Exercise description - Write out the data below word for word, from its first line through the line that contains "Manuel García Morín", including that line.

Stored data
>> begin

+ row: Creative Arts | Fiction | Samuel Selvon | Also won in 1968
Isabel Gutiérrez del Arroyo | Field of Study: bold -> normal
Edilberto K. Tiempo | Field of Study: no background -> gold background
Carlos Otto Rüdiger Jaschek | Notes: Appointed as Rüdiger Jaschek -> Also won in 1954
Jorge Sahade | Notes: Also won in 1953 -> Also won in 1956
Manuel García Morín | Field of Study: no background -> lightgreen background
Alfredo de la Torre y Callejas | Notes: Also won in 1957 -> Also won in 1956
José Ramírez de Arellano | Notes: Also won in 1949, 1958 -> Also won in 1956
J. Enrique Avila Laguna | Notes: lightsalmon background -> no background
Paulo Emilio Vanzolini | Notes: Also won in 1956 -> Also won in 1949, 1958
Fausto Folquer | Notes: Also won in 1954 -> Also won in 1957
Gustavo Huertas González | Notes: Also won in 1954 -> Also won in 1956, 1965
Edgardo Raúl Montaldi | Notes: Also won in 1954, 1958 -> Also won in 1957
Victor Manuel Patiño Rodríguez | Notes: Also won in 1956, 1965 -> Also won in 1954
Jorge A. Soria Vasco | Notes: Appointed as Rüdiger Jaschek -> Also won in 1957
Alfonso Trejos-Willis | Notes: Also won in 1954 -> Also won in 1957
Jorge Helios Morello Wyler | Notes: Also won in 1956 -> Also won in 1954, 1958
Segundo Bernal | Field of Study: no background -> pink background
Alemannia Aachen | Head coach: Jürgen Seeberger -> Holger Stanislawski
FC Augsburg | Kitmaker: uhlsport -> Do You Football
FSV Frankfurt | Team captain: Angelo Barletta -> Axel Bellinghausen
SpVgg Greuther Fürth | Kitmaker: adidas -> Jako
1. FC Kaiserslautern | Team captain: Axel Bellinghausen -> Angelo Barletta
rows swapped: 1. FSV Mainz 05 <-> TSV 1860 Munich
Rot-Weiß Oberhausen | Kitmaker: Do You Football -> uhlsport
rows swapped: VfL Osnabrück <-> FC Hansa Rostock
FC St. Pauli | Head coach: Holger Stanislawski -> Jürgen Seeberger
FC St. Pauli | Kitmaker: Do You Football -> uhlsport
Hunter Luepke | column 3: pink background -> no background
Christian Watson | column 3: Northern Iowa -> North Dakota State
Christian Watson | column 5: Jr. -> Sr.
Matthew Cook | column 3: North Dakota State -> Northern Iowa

>> end

Answer to this exercise -
+ row: Creative Arts | Fiction | Samuel Selvon | Also won in 1968
Isabel Gutiérrez del Arroyo | Field of Study: bold -> normal
Edilberto K. Tiempo | Field of Study: no background -> gold background
Carlos Otto Rüdiger Jaschek | Notes: Appointed as Rüdiger Jaschek -> Also won in 1954
Jorge Sahade | Notes: Also won in 1953 -> Also won in 1956
Manuel García Morín | Field of Study: no background -> lightgreen background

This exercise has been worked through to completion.